▸ **THE PROBLEM**: Count up every line of the data in which "pernam" occurs. The reply is one number and nothing more.

Pictures paired with source code:

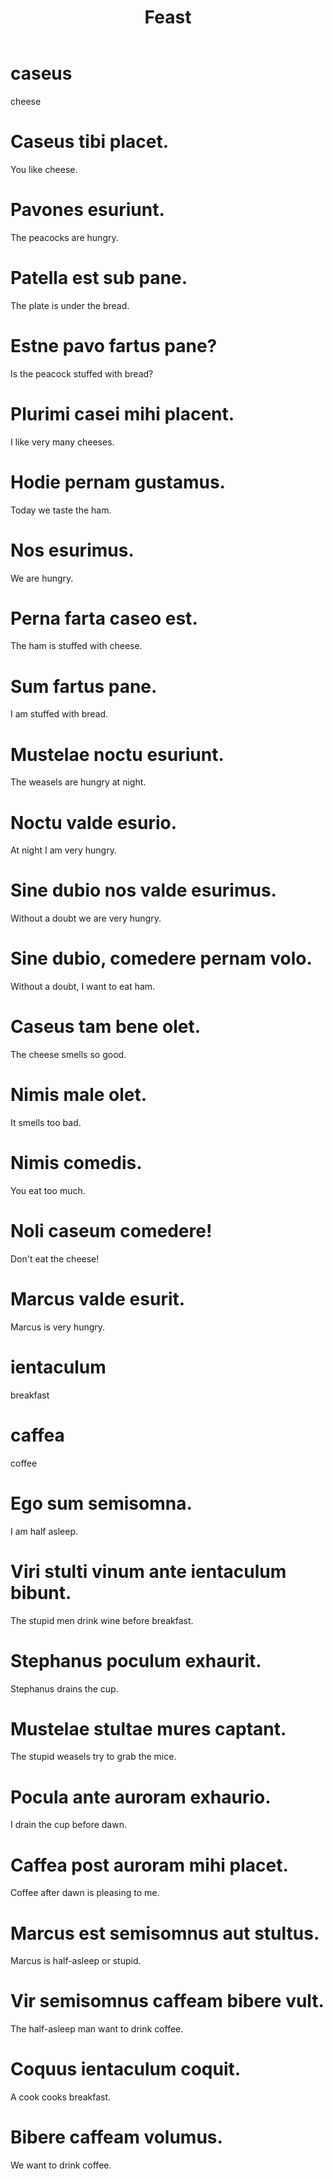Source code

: #+TITLE: Feast

* caseus
cheese

* Caseus tibi placet.
You like cheese.

* Pavones esuriunt.
The peacocks are hungry.

* Patella est sub pane.
The plate is under the bread.

* Estne pavo fartus pane?
Is the peacock stuffed with bread?

* Plurimi casei mihi placent.
I like very many cheeses.

* Hodie pernam gustamus.
Today we taste the ham.

* Nos esurimus.
We are hungry.

* Perna farta caseo est.
The ham is stuffed with cheese.

* Sum fartus pane.
I am stuffed with bread.

* Mustelae noctu esuriunt.
The weasels are hungry at night.

* Noctu valde esurio.
At night I am very hungry.

* Sine dubio nos valde esurimus.
Without a doubt we are very hungry.

* Sine dubio, comedere pernam volo.
Without a doubt, I want to eat ham.

* Caseus tam bene olet.
The cheese smells so good.

* Nimis male olet.
It smells too bad.

* Nimis comedis.
You eat too much.

* Noli caseum comedere!
Don't eat the cheese!

* Marcus valde esurit.
Marcus is very hungry.

* ientaculum
breakfast

* caffea
coffee

* Ego sum semisomna.
I am half asleep.

* Viri stulti vinum ante ientaculum bibunt.
The stupid men drink wine before breakfast.

* Stephanus poculum exhaurit.
Stephanus drains the cup.

* Mustelae stultae mures captant.
The stupid weasels try to grab the mice.

* Pocula ante auroram exhaurio.
I drain the cup before dawn.

* Caffea post auroram mihi placet.
Coffee after dawn is pleasing to me.

* Marcus est semisomnus aut stultus.
Marcus is half-asleep or stupid.

* Vir semisomnus caffeam bibere vult.
The half-asleep man want to drink coffee.

* Coquus ientaculum coquit.
A cook cooks breakfast.

* Bibere caffeam volumus.
We want to drink coffee.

▸ **SOLUTION TO THIS PROBLEM**: 2